• _EXTRACTED MATERIAL_:
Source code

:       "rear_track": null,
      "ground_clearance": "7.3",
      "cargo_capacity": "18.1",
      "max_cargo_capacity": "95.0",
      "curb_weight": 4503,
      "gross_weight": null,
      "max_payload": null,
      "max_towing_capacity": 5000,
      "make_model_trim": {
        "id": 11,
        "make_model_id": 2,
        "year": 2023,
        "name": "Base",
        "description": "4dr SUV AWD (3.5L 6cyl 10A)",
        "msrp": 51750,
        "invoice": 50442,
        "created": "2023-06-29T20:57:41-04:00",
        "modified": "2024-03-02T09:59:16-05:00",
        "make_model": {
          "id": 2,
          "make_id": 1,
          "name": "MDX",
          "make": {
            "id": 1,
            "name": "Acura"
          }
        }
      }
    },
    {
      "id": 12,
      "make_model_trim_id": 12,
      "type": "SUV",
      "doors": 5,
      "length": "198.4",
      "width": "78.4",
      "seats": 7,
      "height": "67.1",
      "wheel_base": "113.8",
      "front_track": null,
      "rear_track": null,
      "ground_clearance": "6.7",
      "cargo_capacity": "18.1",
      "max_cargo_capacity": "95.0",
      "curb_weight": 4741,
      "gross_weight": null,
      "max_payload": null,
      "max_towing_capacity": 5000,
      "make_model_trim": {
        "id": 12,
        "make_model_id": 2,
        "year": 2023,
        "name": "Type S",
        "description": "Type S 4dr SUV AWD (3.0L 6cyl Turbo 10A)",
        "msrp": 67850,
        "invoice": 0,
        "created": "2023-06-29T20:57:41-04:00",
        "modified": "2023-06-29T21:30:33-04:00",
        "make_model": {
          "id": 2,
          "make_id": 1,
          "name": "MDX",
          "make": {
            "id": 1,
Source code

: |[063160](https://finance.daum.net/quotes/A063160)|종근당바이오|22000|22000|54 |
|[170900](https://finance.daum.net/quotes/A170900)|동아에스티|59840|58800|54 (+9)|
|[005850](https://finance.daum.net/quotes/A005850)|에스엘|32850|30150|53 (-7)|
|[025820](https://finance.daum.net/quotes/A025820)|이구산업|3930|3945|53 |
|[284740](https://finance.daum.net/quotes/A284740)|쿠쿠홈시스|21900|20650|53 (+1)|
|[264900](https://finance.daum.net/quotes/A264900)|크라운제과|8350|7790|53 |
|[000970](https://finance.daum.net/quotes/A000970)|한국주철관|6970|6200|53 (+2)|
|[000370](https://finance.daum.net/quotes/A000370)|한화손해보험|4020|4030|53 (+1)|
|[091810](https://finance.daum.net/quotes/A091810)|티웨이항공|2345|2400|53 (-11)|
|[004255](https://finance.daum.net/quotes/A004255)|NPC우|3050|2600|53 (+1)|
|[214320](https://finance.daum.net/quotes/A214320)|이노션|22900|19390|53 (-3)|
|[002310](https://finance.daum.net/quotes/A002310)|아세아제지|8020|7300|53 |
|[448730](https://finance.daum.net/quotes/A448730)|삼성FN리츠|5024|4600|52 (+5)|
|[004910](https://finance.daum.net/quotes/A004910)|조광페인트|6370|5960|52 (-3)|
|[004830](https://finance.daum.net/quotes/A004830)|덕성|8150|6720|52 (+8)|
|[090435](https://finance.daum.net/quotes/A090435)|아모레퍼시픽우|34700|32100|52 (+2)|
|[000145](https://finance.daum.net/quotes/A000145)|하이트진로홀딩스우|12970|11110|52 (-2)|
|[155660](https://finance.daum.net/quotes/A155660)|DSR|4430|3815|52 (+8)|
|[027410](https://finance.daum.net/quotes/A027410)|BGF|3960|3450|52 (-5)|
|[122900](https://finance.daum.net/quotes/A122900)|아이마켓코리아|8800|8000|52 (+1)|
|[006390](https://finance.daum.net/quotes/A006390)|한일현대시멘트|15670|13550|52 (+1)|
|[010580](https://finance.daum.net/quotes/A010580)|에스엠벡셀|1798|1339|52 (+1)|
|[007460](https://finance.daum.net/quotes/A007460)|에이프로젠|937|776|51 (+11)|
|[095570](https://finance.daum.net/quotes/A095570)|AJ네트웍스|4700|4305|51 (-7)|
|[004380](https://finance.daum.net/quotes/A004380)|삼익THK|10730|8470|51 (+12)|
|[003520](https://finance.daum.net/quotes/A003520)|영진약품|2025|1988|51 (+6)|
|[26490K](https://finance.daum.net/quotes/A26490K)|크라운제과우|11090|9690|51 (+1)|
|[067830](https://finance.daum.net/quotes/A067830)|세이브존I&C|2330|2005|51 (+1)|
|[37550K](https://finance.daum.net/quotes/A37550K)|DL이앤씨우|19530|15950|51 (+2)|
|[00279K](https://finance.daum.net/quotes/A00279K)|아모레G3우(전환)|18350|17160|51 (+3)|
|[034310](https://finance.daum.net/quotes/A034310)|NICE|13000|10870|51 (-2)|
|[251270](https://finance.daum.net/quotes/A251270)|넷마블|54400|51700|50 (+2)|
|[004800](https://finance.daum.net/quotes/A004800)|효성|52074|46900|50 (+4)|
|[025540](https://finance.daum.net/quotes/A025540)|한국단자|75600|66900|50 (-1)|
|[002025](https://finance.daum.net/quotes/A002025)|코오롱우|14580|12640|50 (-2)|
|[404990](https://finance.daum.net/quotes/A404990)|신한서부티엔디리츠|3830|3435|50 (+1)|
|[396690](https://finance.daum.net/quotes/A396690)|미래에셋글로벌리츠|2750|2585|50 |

• _WHAT THIS TASK INVOLVES_: Report every line of the records above that contains the string "null", copying each line in full. Case counts.

• _RESULT BELOW_:
:       "rear_track": null,
      "gross_weight": null,
      "max_payload": null,
      "front_track": null,
      "rear_track": null,
      "gross_weight": null,
      "max_payload": null,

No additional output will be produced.